This is Proof of Concept for creating a Data Pipeline with Delta Lake using Medallion architecture.
Create a dashboard to Analyze Orders History for an online clothing store that sells a wide range of fashion brands. The dashboard will be used to inform purchasing behavior and ensure that the company has enough inventory to meet demand for upcoming holiday season.
Medium
- Databricks Data Platform (Community Edition)
- PySpark
- SparkSQL
Orders and Inventory data for Online clothing store
********************************* Bronze Layer ***********************************
- Upload JSON files for Orders data to DBFS: ORDERS_RAW_PART_001.json, ORDERS_RAW_PART_002.json, ORDERS_RAW_PART_003.json, ORDERS_RAW_PART_004.json
- Load the JSON files into a dataframe (orders_raw_df)
- Create delta tabe (orders_raw) from the dataframe (orders_raw_df)
- Upload JSON files for Inventory data to DBFS: INVENTORY.json
- Load the JSON file into a dataframe (inventory_df)

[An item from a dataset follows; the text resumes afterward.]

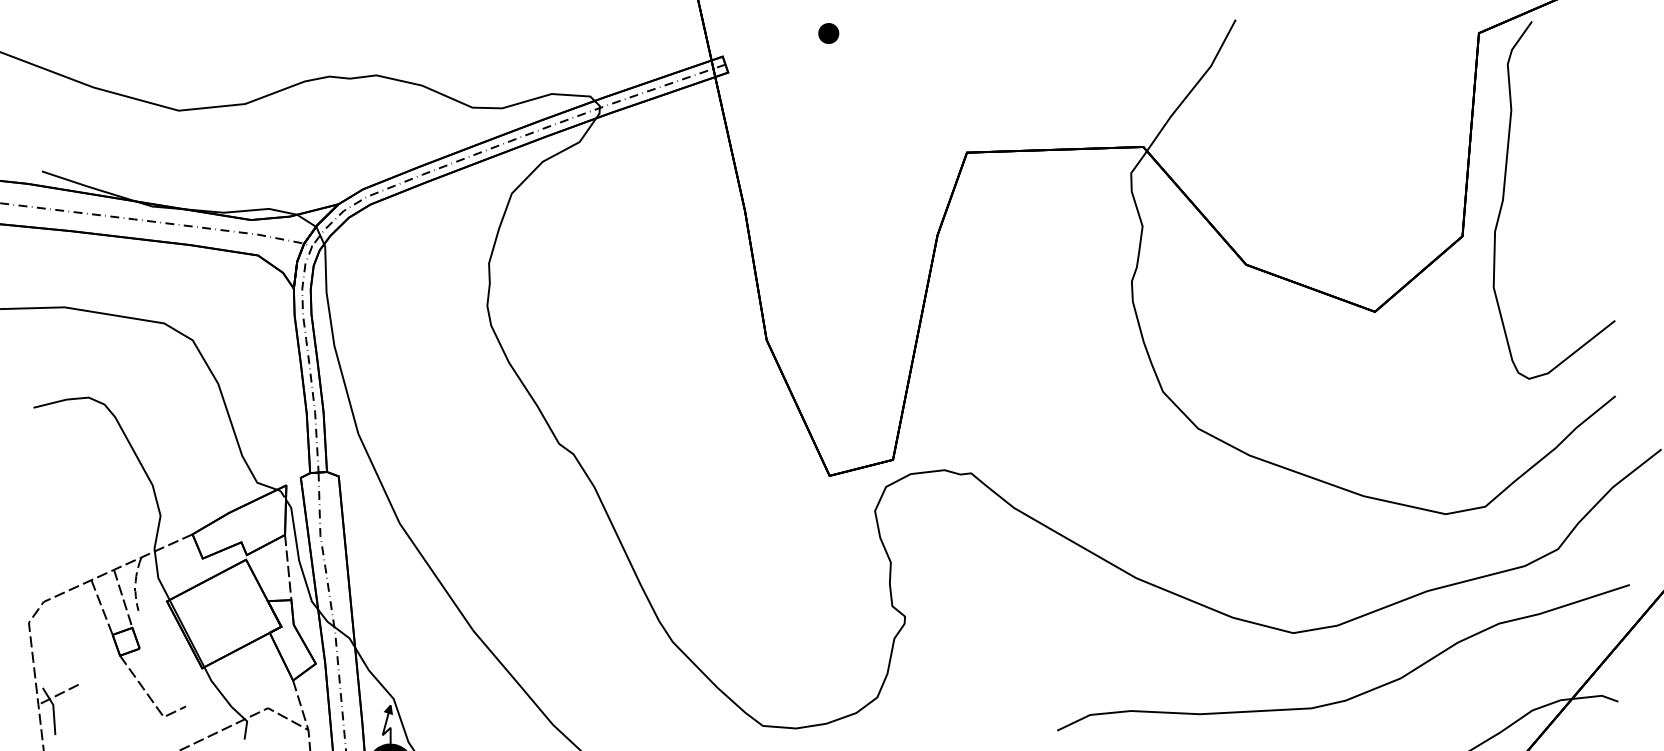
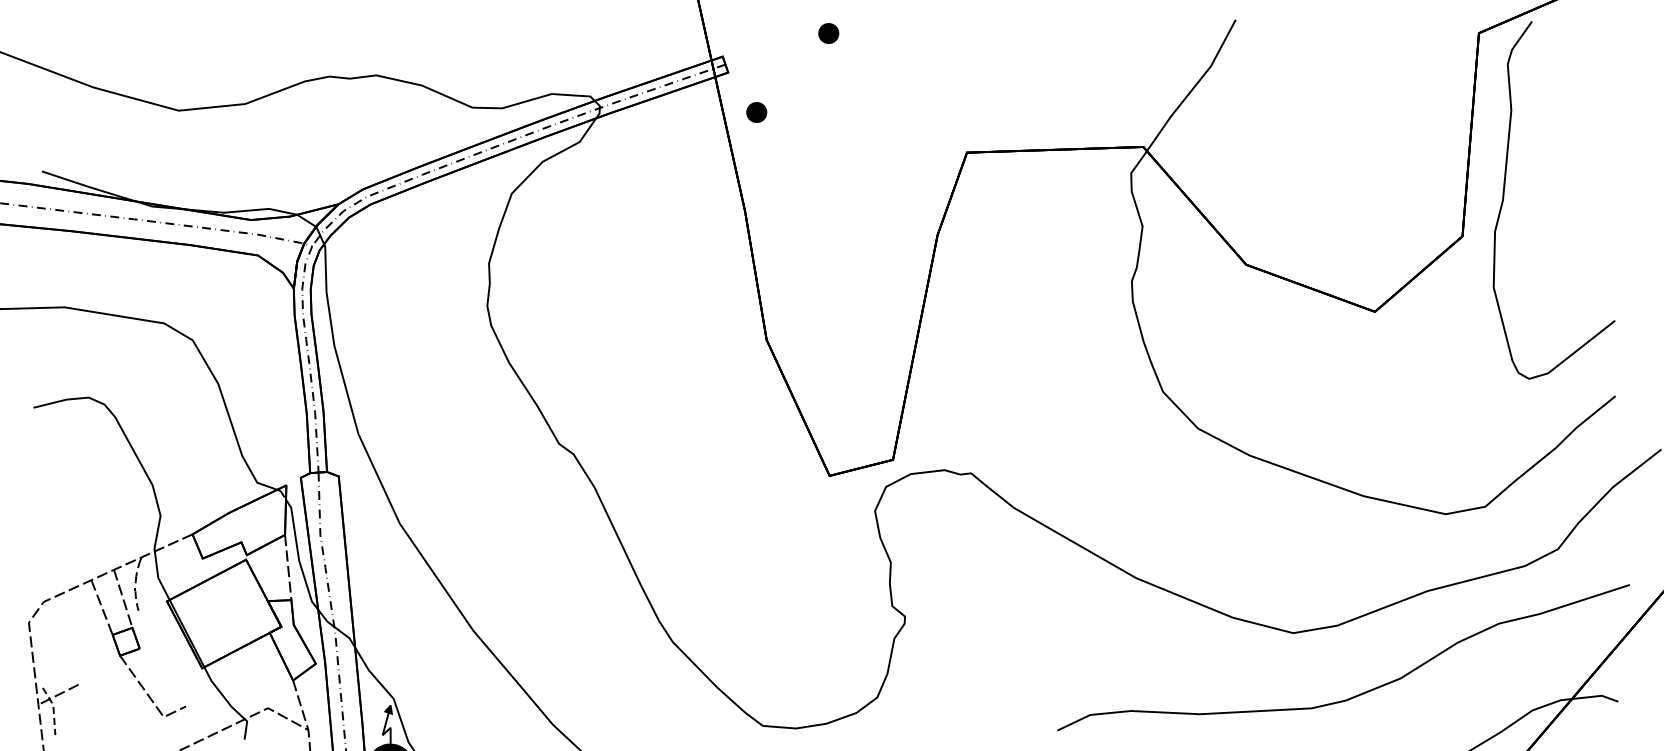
part at (756, 112): none -> present
line at (53, 709): solid -> dashed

- Create delta tabe (inventory) from the dataframe (inventory_df)
********************************* Silver Layer ***********************************
- Read delta table (orders_raw) into a new dataframe (orders_silver_df)
- Update data type of column order_date in dataframe, orders_silver_df.
- Drop rows with null values in the dataframe.
- Add a calculated column, total_order (total_order = quantity * unit_price)
- Create a new delta table (orders_silver)
********************************* Gold Layer *************************************
- Compute below KPIs and create new delta tables for each of the KPIs.
- Quantity sold by Country
- Sales by Category
- Top 5 Popular Brands
********************************* BI *********************************************
- Create visuals for each of the delta tables.
- Create a dashboard out of the above visuals.
********************************* Bronze Layer ***********************************
- Update data in orders_raw table using merge. Upload JSON file to DBFS: UPDATE_ORDERS_RAW.json
- Load the JSON file into a dataframe (update_orders_df)
- Create a seperate dataframe (delta_orders_raw) out of orders_raw table.
- Merge two tables: orders_raw (alias to delta_orders_raw) and UpdateOrders (alias to update_orders_df)
********************************* Gold Layer *************************************
- Compute below KPI and create new delta table for it.
- Low Stock or Out of Stock items
- Group all orders from orders_silver table based on brand, color, product_name and size and add qty_sold (sum(quantity)).
- Join the result with inventory table using inner join on brand, prodyct_name, color and size.
- Add calculated column qty_left_stock as (stock - qty_sold)
- Filter out cancelled orders
- Keep only items with qty_left_stock < 20
- Sort the result by qty_left_stock in ascending order.
********************************* BI *********************************************
- Create visual for the above delta table.
- Add the visual to dashboard.